# [Assignment]
For every line in the data below, check for the word "κλαμπ", then state how many lines have it. Answer with the number only.

# [Records for processing]
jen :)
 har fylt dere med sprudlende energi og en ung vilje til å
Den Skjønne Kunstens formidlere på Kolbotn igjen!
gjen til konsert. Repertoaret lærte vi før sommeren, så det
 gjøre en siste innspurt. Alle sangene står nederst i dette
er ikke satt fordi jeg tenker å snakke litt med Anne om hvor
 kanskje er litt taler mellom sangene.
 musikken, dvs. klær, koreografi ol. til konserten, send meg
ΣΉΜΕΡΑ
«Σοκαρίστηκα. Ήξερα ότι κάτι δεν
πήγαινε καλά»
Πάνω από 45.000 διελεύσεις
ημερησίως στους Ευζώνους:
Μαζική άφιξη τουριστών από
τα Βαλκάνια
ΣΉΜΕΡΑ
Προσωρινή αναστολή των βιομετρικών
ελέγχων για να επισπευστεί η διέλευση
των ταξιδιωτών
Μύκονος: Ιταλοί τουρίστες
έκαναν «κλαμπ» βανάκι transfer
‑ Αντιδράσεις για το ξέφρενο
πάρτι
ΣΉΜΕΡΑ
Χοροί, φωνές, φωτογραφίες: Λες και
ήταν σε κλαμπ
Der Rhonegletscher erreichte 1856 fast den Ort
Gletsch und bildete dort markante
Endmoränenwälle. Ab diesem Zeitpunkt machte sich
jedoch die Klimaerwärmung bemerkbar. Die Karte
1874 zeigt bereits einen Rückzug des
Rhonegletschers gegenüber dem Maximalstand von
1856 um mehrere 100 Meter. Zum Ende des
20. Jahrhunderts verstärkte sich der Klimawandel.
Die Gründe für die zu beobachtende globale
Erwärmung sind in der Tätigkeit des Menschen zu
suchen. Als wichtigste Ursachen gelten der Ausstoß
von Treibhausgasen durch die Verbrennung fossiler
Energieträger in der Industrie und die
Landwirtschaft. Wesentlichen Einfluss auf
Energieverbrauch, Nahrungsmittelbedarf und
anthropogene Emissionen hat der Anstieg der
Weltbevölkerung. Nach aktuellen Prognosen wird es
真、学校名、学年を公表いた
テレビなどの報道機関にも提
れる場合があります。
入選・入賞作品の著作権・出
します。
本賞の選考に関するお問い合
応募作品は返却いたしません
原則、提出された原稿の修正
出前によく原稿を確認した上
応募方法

# [The completed task]
2